An example of how this algorithm would work:

sequenceDiagram
	participant S1 as Shard 1
	participant S2 as Shard 2

	activate S1
		S1 ->> S2: notify() call with [call_id]
		S1 ->> S1: set timer_0 to 10 sec
	deactivate S1
	
	S2 ->> S2: unavailable or panics
	S2 ->> S2: fixed
	
	activate S1
		S1 ->> S1: timer_0 rings
		S1 ->> S2: notify() call with [call_id]
		S1 ->> S1: set timer_0 to 20 sec
	deactivate S1

	activate S2
		S2 ->> S2: process the request with [call_id]
		S2 ->> S2: persist response with [call_id] for 24 hours
		S2 ->> S1: respond() with [call_id]
	deactivate S2

	S1 ->> S1: unavailable or panics
	S1 ->> S1: fixed

	activate S1
		S1 ->> S1: timer_0 rings
		S1 ->> S2: notify() call with [call_id]
		S1 ->> S1: set timer_0 to 40 sec
	deactivate S1

	activate S2
		S2 ->> S2: restore the response with [call_id]
		S2 ->> S1: respond() with [call_id]
	deactivate S2

	activate S1
		S1 ->> S2: (optimization) send ACK with [call_id] once
	activate S2
		S2 ->> S2: (if ACK received) de-persist the response with [call_id]
	deactivate S2
		S1 ->> S1: unset timer_0
		S1 ->> S1: process the response with [call_id]
	deactivate S1

As you can see, this algorithm is resilient to temporary canister downtime (up to 24 hours) - the shard will continue to send notification (exponentially increasing the timeout after each one), until receives the response.
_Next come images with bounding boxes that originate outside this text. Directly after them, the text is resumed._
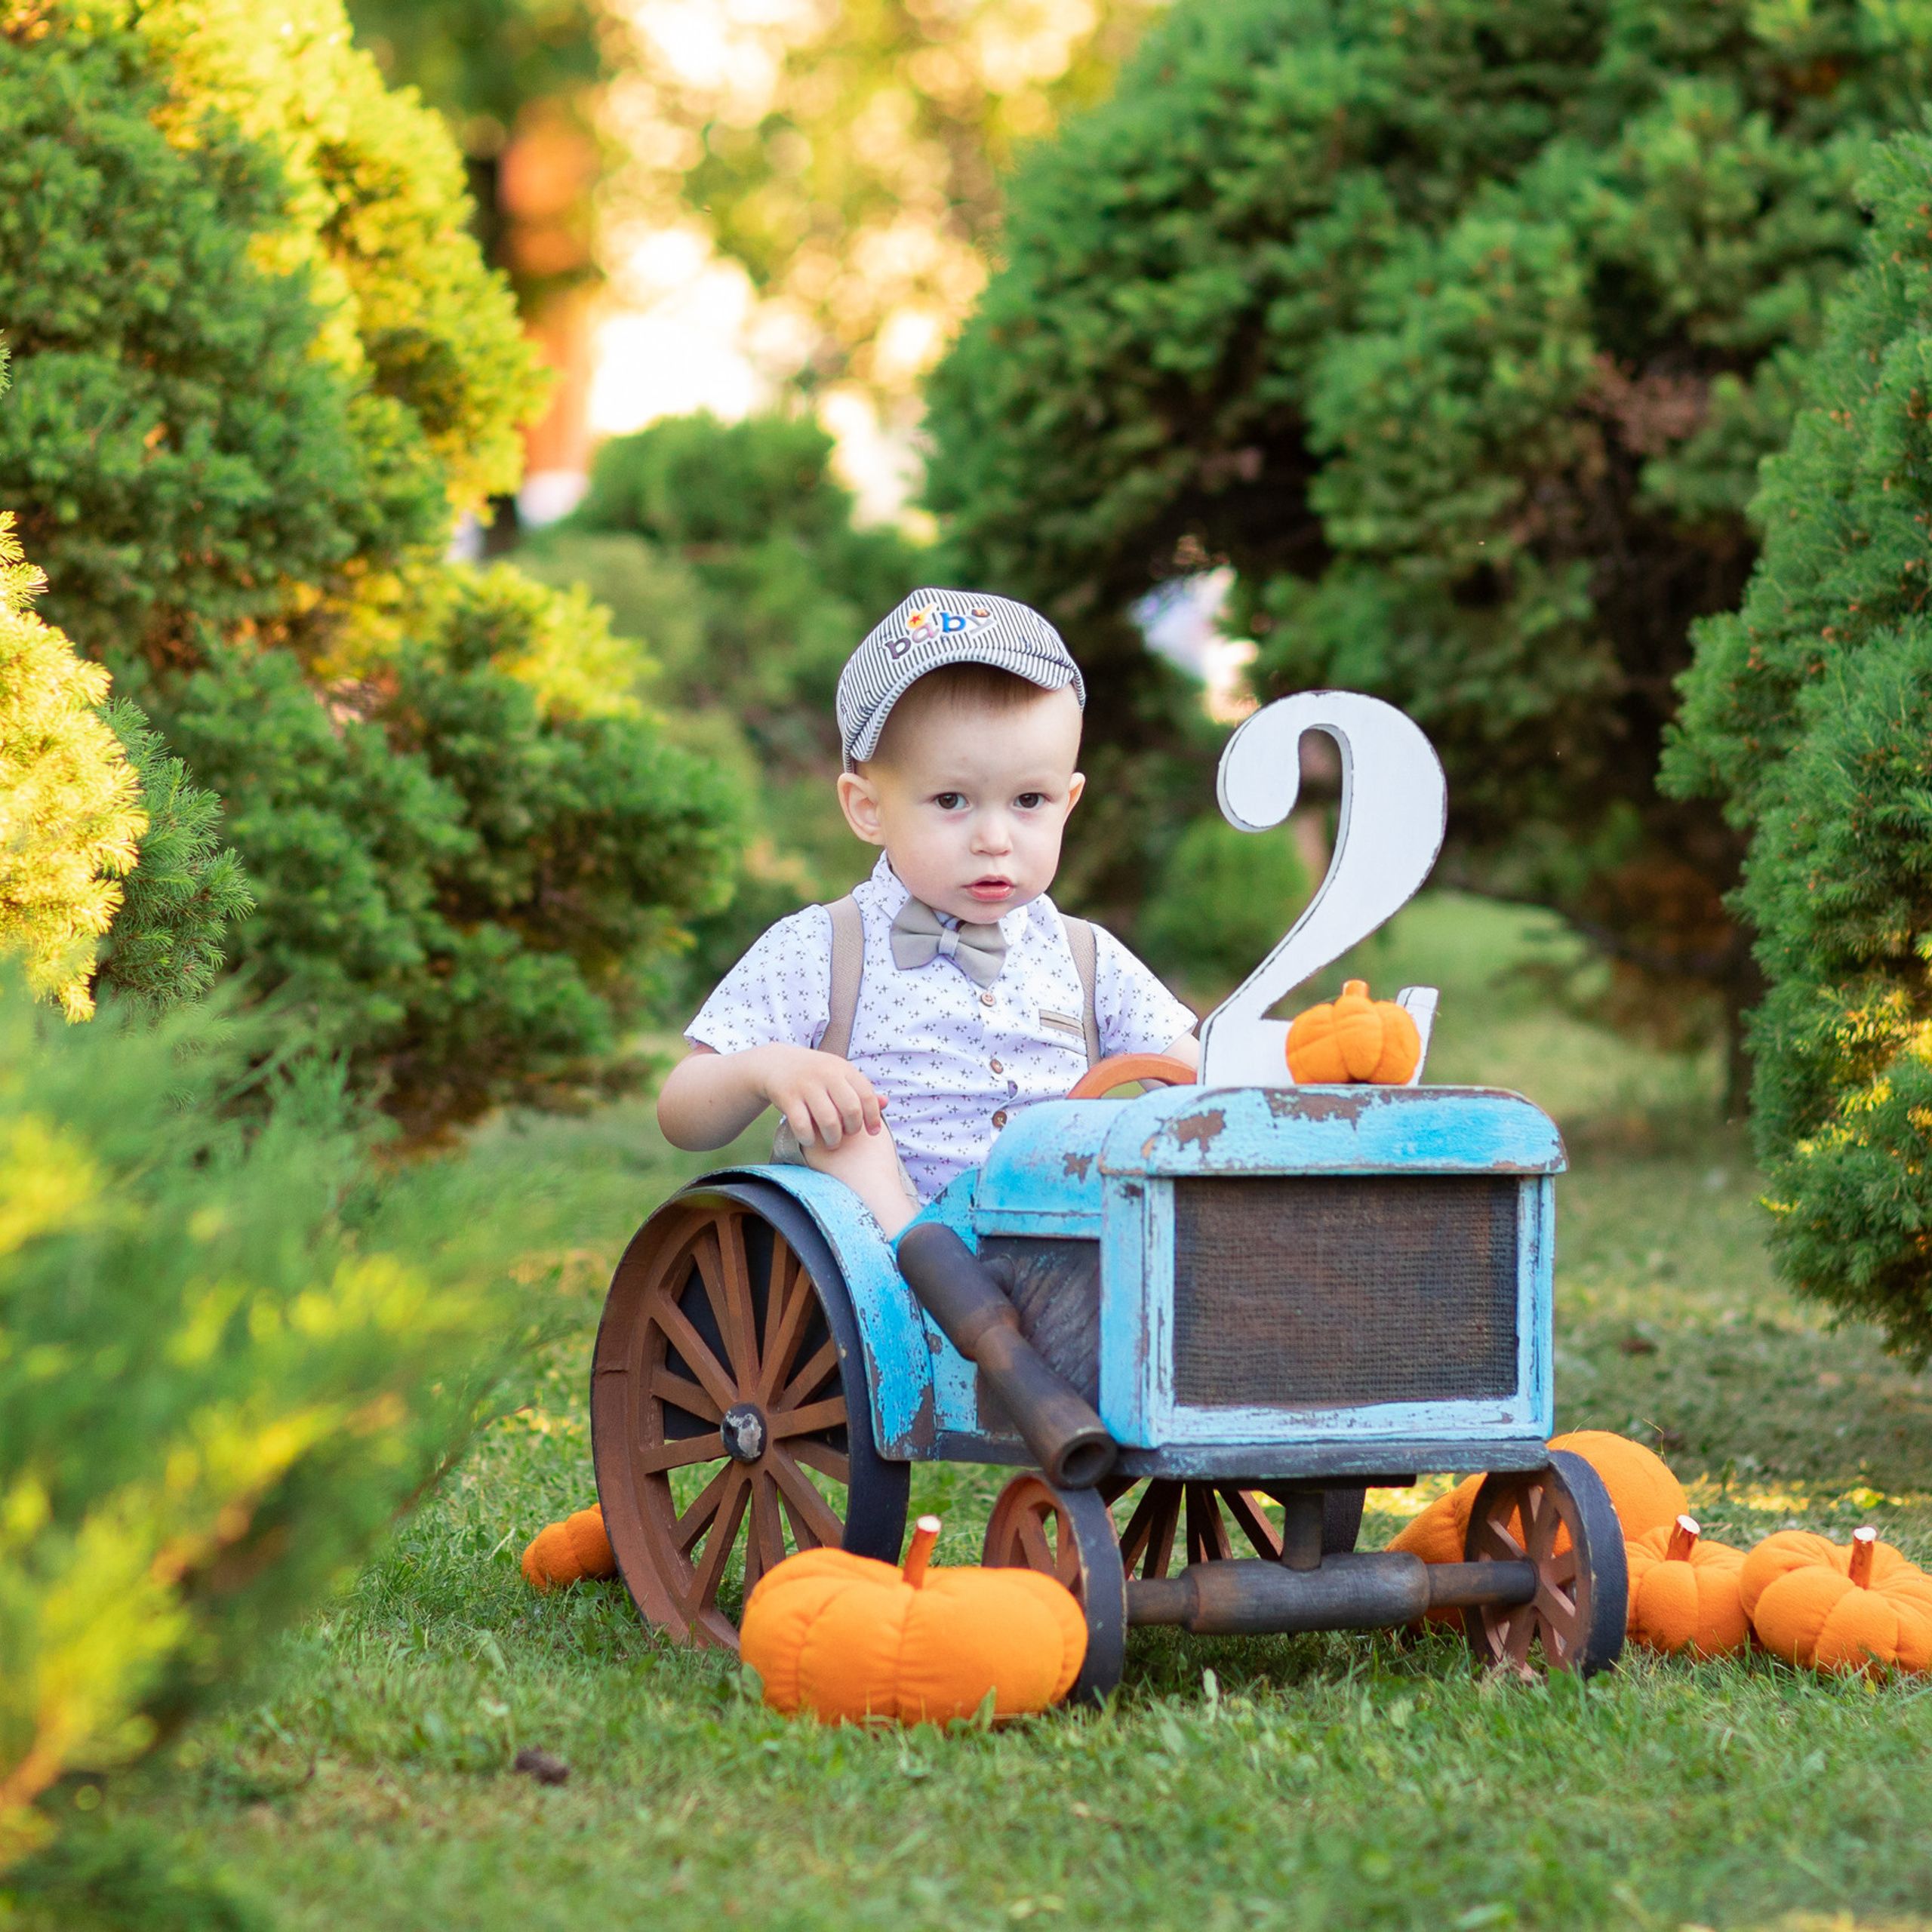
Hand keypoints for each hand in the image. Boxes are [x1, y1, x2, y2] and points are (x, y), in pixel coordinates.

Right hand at [756, 1046, 886, 1150]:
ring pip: (828, 1120)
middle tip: (847, 1135)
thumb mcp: (839, 1075)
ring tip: (832, 1143)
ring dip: (833, 1139)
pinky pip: (802, 1125)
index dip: (873, 1118)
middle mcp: (826, 1074)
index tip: (873, 1132)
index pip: (867, 1096)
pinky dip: (808, 1138)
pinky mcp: (787, 1096)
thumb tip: (885, 1104)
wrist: (776, 1063)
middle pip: (851, 1110)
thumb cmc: (815, 1075)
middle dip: (852, 1129)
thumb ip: (861, 1090)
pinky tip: (810, 1140)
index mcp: (843, 1069)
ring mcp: (806, 1085)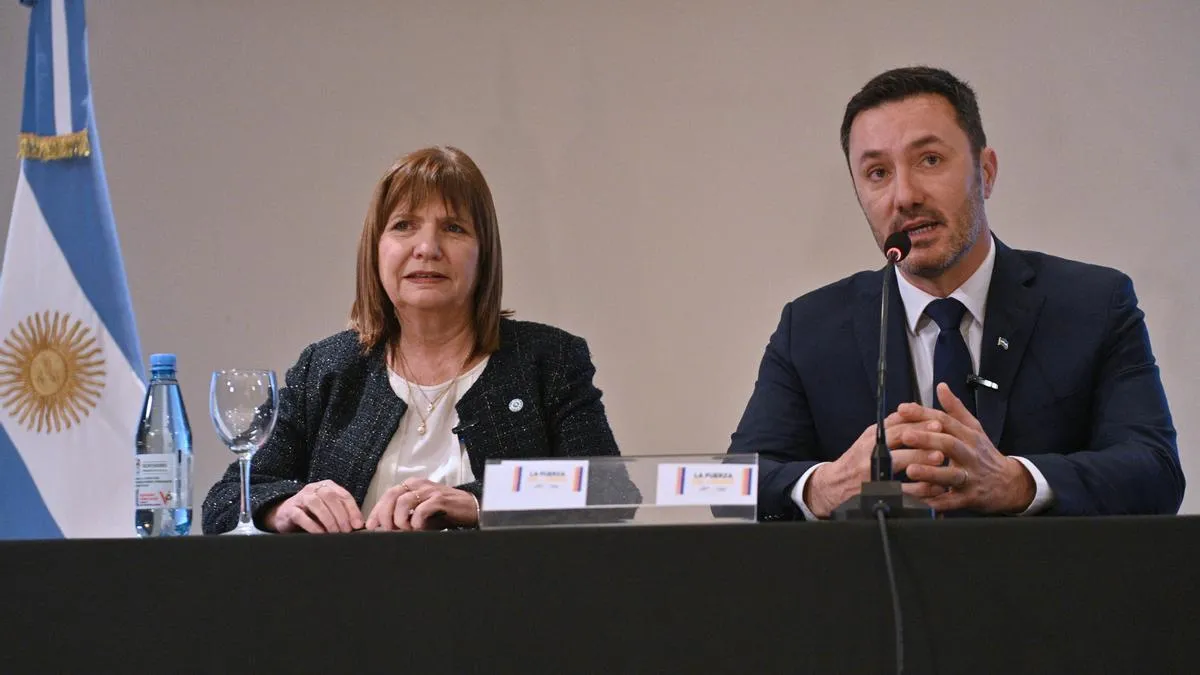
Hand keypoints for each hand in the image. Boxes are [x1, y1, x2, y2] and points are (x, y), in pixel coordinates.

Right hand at [263, 479, 364, 532]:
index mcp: (327, 487)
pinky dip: (312, 525)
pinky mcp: (289, 509)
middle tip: (346, 530)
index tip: (358, 524)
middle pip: (331, 497)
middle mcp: (314, 489)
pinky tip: (320, 533)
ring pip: (316, 503)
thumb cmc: (311, 513)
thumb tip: (358, 525)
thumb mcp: (328, 510)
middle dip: (341, 515)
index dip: (353, 510)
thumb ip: (342, 513)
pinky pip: (301, 515)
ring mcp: (300, 497)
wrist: (284, 515)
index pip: (344, 495)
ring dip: (328, 519)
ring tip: (334, 532)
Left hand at [365, 479, 480, 531]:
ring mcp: (429, 490)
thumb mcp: (420, 514)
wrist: (470, 509)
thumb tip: (384, 529)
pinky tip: (419, 528)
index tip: (371, 526)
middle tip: (388, 530)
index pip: (387, 495)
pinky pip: (421, 509)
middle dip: (385, 516)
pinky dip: (416, 522)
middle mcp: (418, 485)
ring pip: (403, 502)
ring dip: (400, 520)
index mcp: (411, 485)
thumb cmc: (444, 513)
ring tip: (406, 530)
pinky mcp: (440, 499)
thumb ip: (403, 517)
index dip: (376, 511)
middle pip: (391, 495)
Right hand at [805, 414, 947, 517]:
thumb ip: (890, 425)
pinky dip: (921, 489)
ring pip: (901, 466)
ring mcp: (875, 473)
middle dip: (924, 442)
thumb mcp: (869, 438)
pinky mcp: (879, 491)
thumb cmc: (856, 460)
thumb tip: (910, 409)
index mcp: (872, 438)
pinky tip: (934, 486)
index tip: (937, 422)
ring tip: (940, 462)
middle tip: (943, 441)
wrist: (835, 485)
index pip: (896, 427)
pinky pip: (904, 490)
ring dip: (923, 464)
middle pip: (900, 445)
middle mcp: (872, 453)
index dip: (918, 425)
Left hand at [893, 383, 1035, 512]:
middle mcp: (970, 454)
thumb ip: (955, 409)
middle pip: (949, 444)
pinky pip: (951, 501)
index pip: (945, 421)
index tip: (902, 409)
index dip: (924, 414)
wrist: (1010, 484)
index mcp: (968, 435)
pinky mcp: (969, 498)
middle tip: (905, 436)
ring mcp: (970, 477)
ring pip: (951, 474)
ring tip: (910, 470)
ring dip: (931, 473)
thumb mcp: (974, 429)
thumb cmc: (984, 454)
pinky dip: (935, 502)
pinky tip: (918, 500)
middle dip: (927, 440)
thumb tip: (941, 386)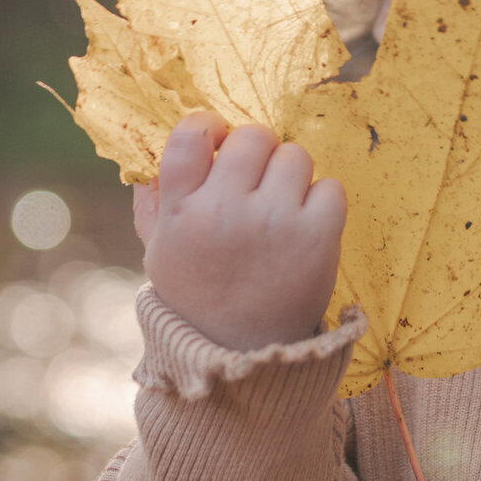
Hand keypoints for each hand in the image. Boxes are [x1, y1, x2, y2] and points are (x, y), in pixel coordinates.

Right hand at [134, 112, 346, 353]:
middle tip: (254, 181)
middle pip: (252, 136)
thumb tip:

This will help with a lot of things:

It should be possible to make this interval bigger (for example, to make it 48 hours), but for some serious situations even 24 hours is a lot, since it means that a lot of coroutines/responses will stack up in the storage, which may drain it completely, triggering the Rebalancing and making the whole situation even worse.